Le football féminin a de plus en plus la cote chez les programmateurs sportifs. Il reste préservé de la plupart des défauts constatés chez les mâles, et n’est pas trop corseté par les techniciens du béton. Il n’a pas possible d’apercevoir l’équipe de Zambie. Certes, elle a pris d’entrée une « tôle » historique face au Canada sur le score de 10 buts à 3. Mais elle a su obtenir un spectaculaire match nul (4-4) face à la Chine, et elle détient une pépite, Barbra Banda, qui a inscrit la bagatelle de six buts en deux rencontres !

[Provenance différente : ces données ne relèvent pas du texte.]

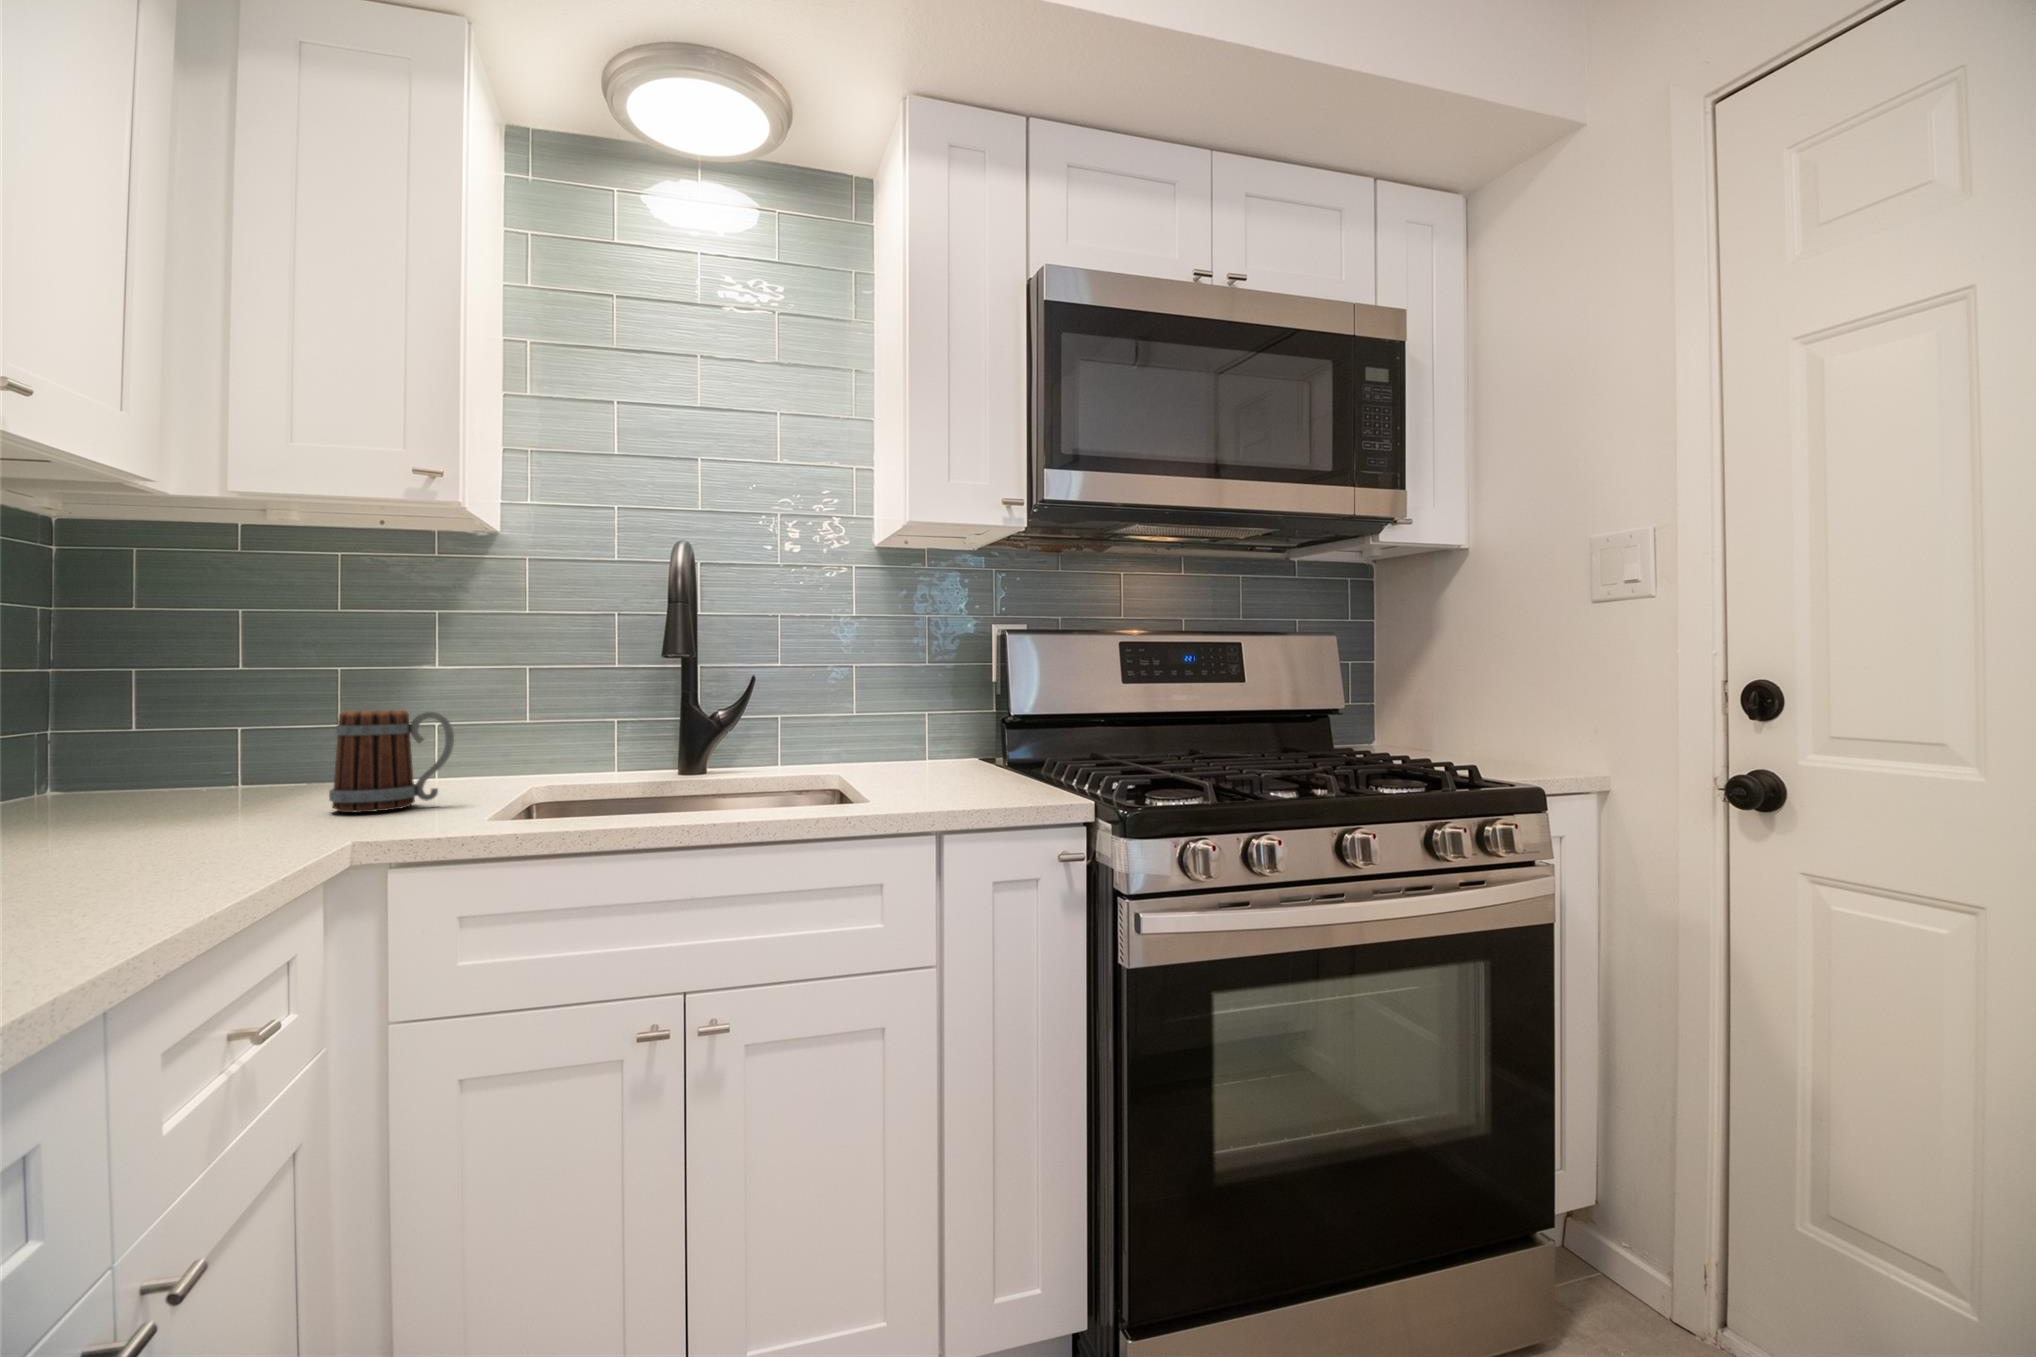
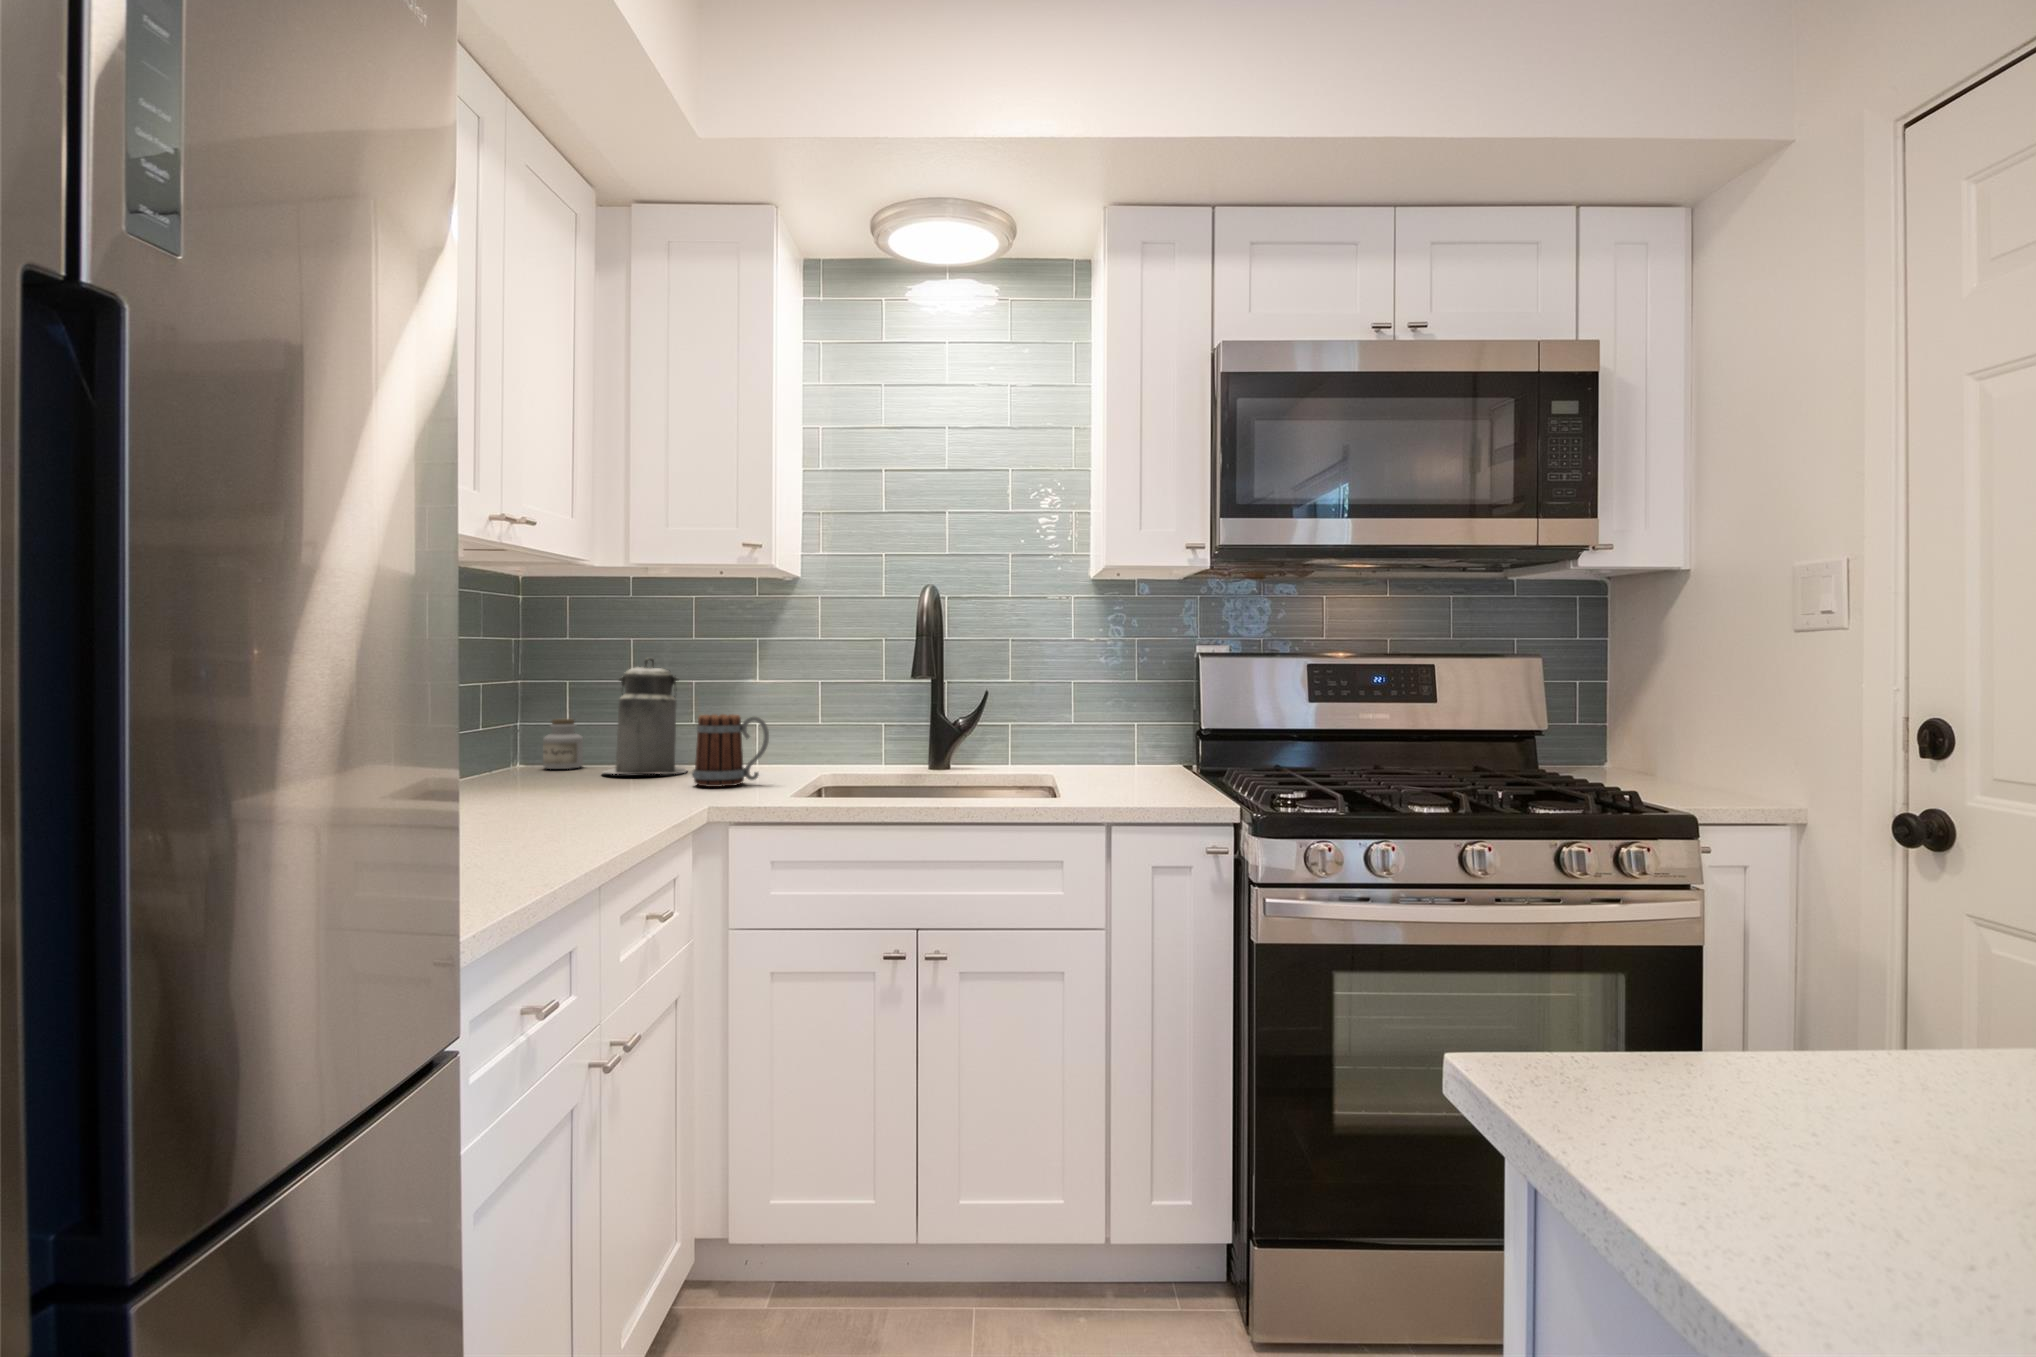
canister: none [175,634,325,802] -> present [603,658,687,774]
jar: none [72,725,148,799] -> present [543,719,583,769]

Comment ne pas penser un instant à l’équipe masculine de Zambie, qui avait infligé une défaite retentissante à l’Italie aux JO de Séoul en 1988, et révélé au monde entier le talent explosif de Kalusha Bawlya. Il avait passé trois buts à la défense italienne et mérité le Ballon d’or africain. Comme le destin n’en avait pas fini avec lui, Bawlya, capitaine et entraîneur de la sélection zambienne, avait miraculeusement échappé à la catastrophe aérienne qui avait anéanti l’équipe et le staff en 1993.
Comme pays organisateur, le Japon est engagé d’office dans toutes les disciplines collectives. Avec des résultats contrastés pour les sports qu’il ne maîtrise pas encore : battu 4-25 par les Etats-Unis en water-polo, et 30-47 par le Danemark en handball masculin.
Les Français, qui seront dans la même situation dans trois ans, préparent-ils à Tokyo de meilleurs résultats ? Pour l’instant, c’est bien parti pour le handball masculin, mais nettement moins pour le volley. Les Bleus, comme à Rio, ont pris une rouste d’entrée, cette fois face aux Américains. Team Yavbouilli?
En escrime, deux défaites inattendues pour nos tireurs au premier tour de l’épée féminine et du sabre masculin. Les traditions se perdent, mais pas partout : la Hongrie, puissance dominante à l’égal de l’Italie et de la France, a fait parler d’elle d’emblée puisque Aron Szilagyi est le premier escrimeur à obtenir trois titres olympiques consécutifs, égalant la fleurettiste italienne Valentina Vezzali.
On se consolera de la pluie ou des larmes en contemplant l’eau des bassins : natation, plongeon, water-polo, aviron et canoë kayak sont au programme. Le triathlon entre terre et mer. Plus la voile et le surf. Sans tsunami, s’il vous plaît, et en rêvant de Marseille dans trois ans.